Blog 5 22nd July 2011
After over seven months of active planning (itself following almost two decades of dreaming about getting to grips with the Quebec) we finally made it out onto site today. I did so with a mixture of emotions ranging from the excitement one always feels at the start of a field project, to trepidation over whether all the disparate parts of the event would pull together, and if people would actually enjoy the end result. I needn’t have worried, though doing so had me awake long before the alarm clock went off (which was already set early for the first task – putting out the road signs for the re-enactors to follow in the evening).
It was great to walk onto the site and find it so well prepared by the team at Fountains. One of the Quebec’s abiding characteristics is it inaccessibility, due to the dense tree and shrub growth around it (which the guidebooks tell us it’s had for over two centuries), and the crop of waist high weeds within.
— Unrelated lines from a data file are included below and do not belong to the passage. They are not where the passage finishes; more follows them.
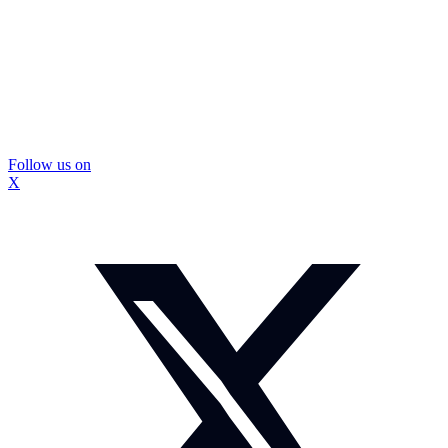
Follow us on
X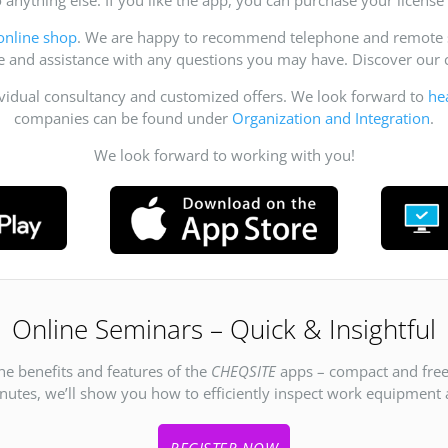
online shop
. We are happy to recommend telephone and remote su
ce and assistance with any questions you may have. Discover ou
ividual consultancy and customized offers. We look forward to
he
companies can be found under
Organization and Integration
.
We look forward to working with you!
Online Seminars – Quick & Insightful
he benefits and features of the
CHEQSITE
apps – compact and free
inutes, we’ll show you how to efficiently inspect work equipment an
REGISTER NOW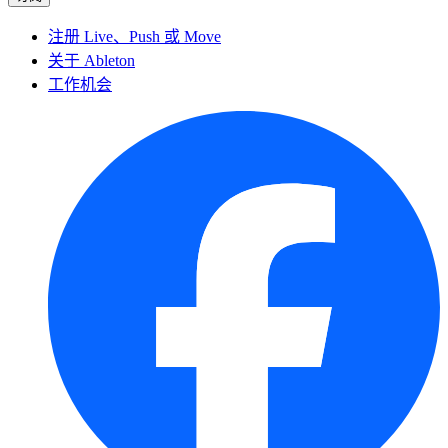
注册 Live、Push 或 Move
关于 Ableton
工作机会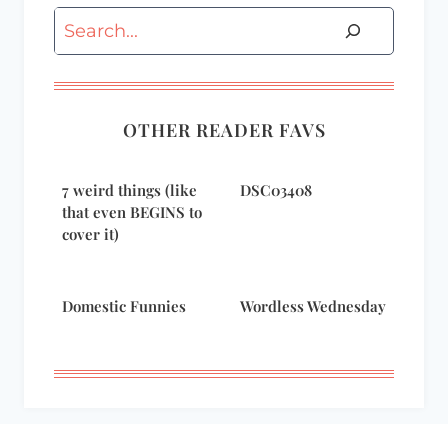
Search
OTHER READER FAVS
7 weird things (like
DSC03408
that even BEGINS to
cover it)
Domestic Funnies
Wordless Wednesday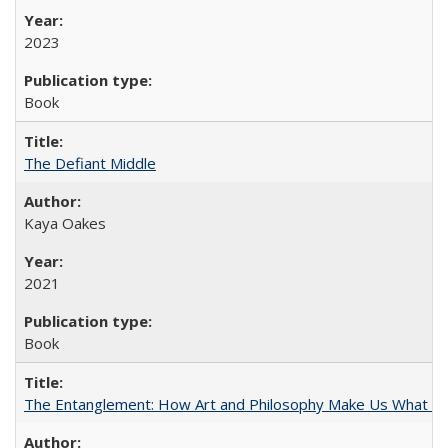
2023
Book
The Defiant Middle
Kaya Oakes
2021
Book
The Entanglement: How Art and Philosophy Make Us What W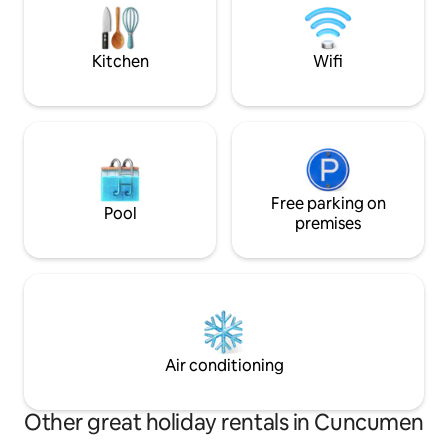
Central heating (separate charge). The
down, take a deep
pool with trees and foliage may have
experience Matanz
some leaves. Parking for 3 cars.
perspective.
Kitchen
Wifi
Free parking on
Pool
premises
Air conditioning
Other great holiday rentals in Cuncumen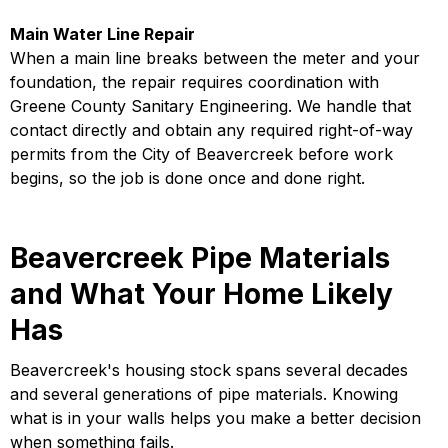
Main Water Line Repair
When a main line breaks between the meter and your
foundation, the repair requires coordination with
Greene County Sanitary Engineering. We handle that
contact directly and obtain any required right-of-way
permits from the City of Beavercreek before work
begins, so the job is done once and done right.
Beavercreek Pipe Materials
and What Your Home Likely
Has
Beavercreek's housing stock spans several decades
and several generations of pipe materials. Knowing
what is in your walls helps you make a better decision
when something fails.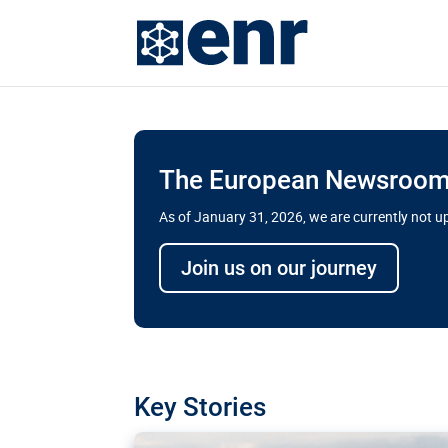
The European Newsroom 
As of January 31, 2026, we are currently not 
Delays and soaring cost
Join us on our journey
transport megaprojects 
for greater cross-border
A new report by the European Union’s finan
has revealed shortcomings in the implement
projects. Can the EU rev up and steer its meg
Key Stories
line?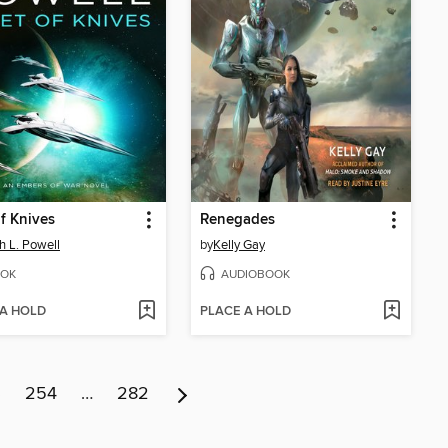
of Knives
Renegades
h L. Powell
by
Kelly Gay
OK
AUDIOBOOK
 A HOLD
PLACE A HOLD
3
254
…
282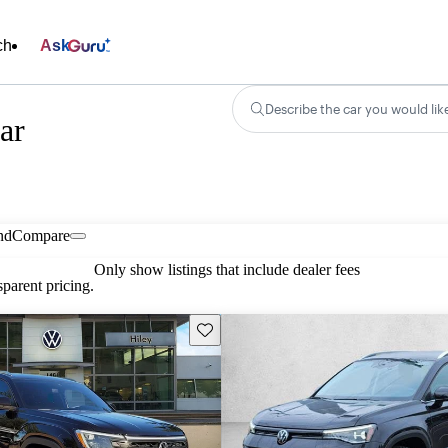
ch
Ask
Describe the car you would lik
ar
nd
Compare
Only show listings that include dealer fees
parent pricing.
Save this listing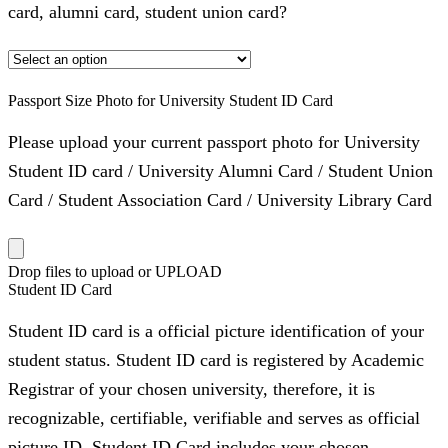
card, alumni card, student union card?
Passport Size Photo for University Student ID Card
Please upload your current passport photo for University
Student ID card / University Alumni Card / Student Union
Card / Student Association Card / University Library Card
Drop files to upload or
UPLOAD
Student ID Card
Student ID card is a official picture identification of your
student status. Student ID card is registered by Academic
Registrar of your chosen university, therefore, it is
recognizable, certifiable, verifiable and serves as official
picture ID. Student ID Card includes your chosen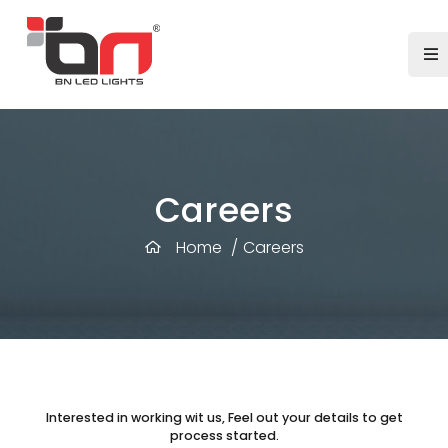
Careers
Home
/
Careers
Interested in working wit us, Feel out your details to get
process started.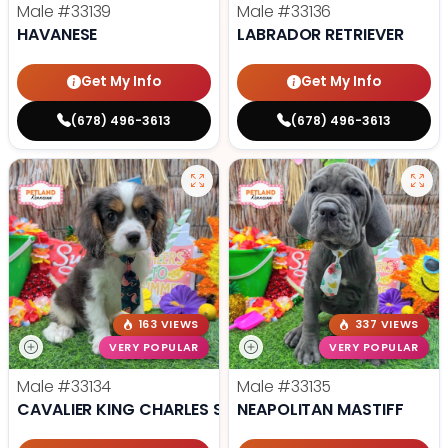
Male
#33139
Male
#33136
HAVANESE
LABRADOR RETRIEVER
Get My Info
Get My Info
(678) 496-3613
(678) 496-3613
163 VIEWS
337 VIEWS
VERY POPULAR
VERY POPULAR
Male
#33134
Male
#33135
CAVALIER KING CHARLES SPANIEL
NEAPOLITAN MASTIFF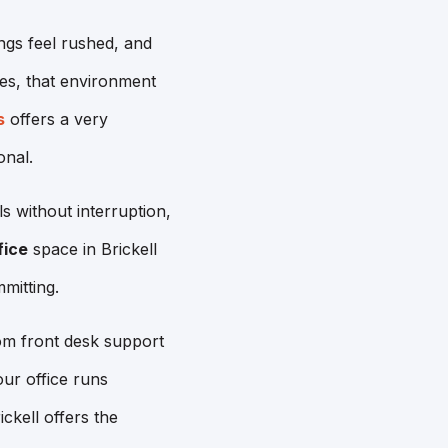
ngs feel rushed, and
ives, that environment
s
offers a very
onal.
ls without interruption,
fice
space in Brickell
mitting.
om front desk support
ur office runs
kell offers the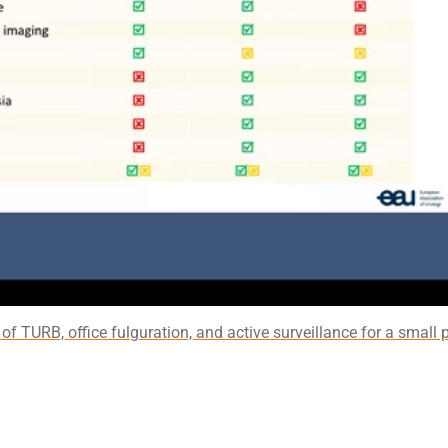
of TURB, office fulguration, and active surveillance for a small p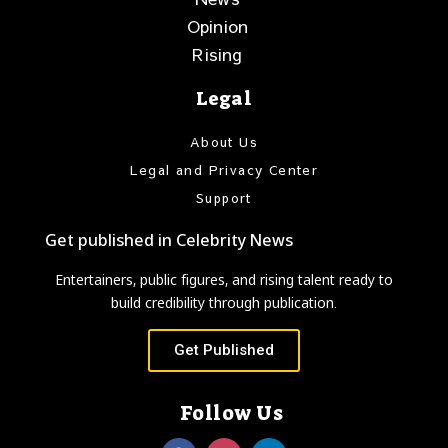
Opinion
Rising
Legal
About Us
Legal and Privacy Center
Support
Get published in Celebrity News
Entertainers, public figures, and rising talent ready to
build credibility through publication.
Get Published
Follow Us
The landscape team have worked very hard to bring all that to heel, revealing one of the project’s first surprises – the sheer scale of the area we’re looking at. It took me a little by surprise when I saw it emerging first at a pre-start meeting. The same reaction was shared and commented on again and again today by visitors who know the property well and the volunteer guides, many of whom have known the estate for 30 years or more. So too was the feeling that this was “sacred turf” on which they were not expecting to “intrude” - and it was rather exciting to do so. Even somewhere that they know so well can still produce new surprises.
After setting up the “spare” surveying equipment for visitors to try out, and the plethora of posters, leaflet dispensers and the like, the first “customers” arrived in the shape of the estate Staff Briefing for around 30 staff and volunteers. I couldn’t have had a better warm-up – an audience who share the same passion for Studley Royal, and are knowledgeable enough to really test the quality of what I was saying about Quebec and its setting. Some excellent questions emerged, especially relating to where the Quebec was supposed to be visible from, questions I hadn’t even thought to ask which we can now explore as the project unfolds.
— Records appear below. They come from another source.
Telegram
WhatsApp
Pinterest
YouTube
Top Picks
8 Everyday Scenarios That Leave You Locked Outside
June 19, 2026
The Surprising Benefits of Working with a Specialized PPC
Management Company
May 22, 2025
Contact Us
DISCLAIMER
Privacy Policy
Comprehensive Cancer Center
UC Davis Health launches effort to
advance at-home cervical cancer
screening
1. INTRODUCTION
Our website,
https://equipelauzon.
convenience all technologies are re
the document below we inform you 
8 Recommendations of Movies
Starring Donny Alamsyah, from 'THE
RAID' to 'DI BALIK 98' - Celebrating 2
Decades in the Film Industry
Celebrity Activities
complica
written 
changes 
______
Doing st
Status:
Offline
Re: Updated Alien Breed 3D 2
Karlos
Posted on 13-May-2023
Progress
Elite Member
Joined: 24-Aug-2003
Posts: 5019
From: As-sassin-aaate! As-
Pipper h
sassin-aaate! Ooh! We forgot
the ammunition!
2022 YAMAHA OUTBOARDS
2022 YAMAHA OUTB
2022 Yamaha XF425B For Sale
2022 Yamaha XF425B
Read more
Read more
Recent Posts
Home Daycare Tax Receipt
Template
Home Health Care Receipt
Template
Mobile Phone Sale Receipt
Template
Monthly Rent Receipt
There was also a lot of interest in the “springhead” feature, which we’ve always assumed was part of the C20 concrete pond around the monument pillar. Now its fully exposed again, its clearer that it is built from good quality materials, rather in contrast to the other known works of the Vyner family or the West Riding County Council elsewhere on the estate (both of whom were working with restricted budgets). It isn’t marked on any of the historic maps, but could it be a surviving feature of the Georgian design? Another interesting question to consider.
Justin and Cicely from Field Archaeology Specialists started work on the new topographical survey, which will be fundamental to interpreting the suite of historic map depictions. They kindly agreed to be part of the event’s exhibits, and had their day punctuated by answering questions from visitors (inspired by our “Warning – Live Archaeologists” notices encouraging them to do so).
The afternoon “Digging in the Garden” tour looked at the Quebec project in the broader context of the other archaeological projects that have (or might yet) take place in the gardens at Studley. This was a good reminder of the scope of what’s been learnt over the past two decades, and also how much more there is to learn. It was also a reminder of how relatively little effort we’ve previously put in making the projects accessible previously, and how much there is to be gained from putting that right this time round. Great to meet a really charming group of people who came for the tour and it was probably a good sign that it lasted almost an hour longer than planned. I hope that that meant that they enjoyed themselves, and not just that they were all too polite to say otherwise!
Finally, after a long and busy day, the salve of having beautiful, serene, Fountains (almost) to myself in the early evening, waiting for the Lace Wars re-enactors to arrive – which they do, just when they said they would get here. Hurrah!
So that’s day 1 done, exactly to plan.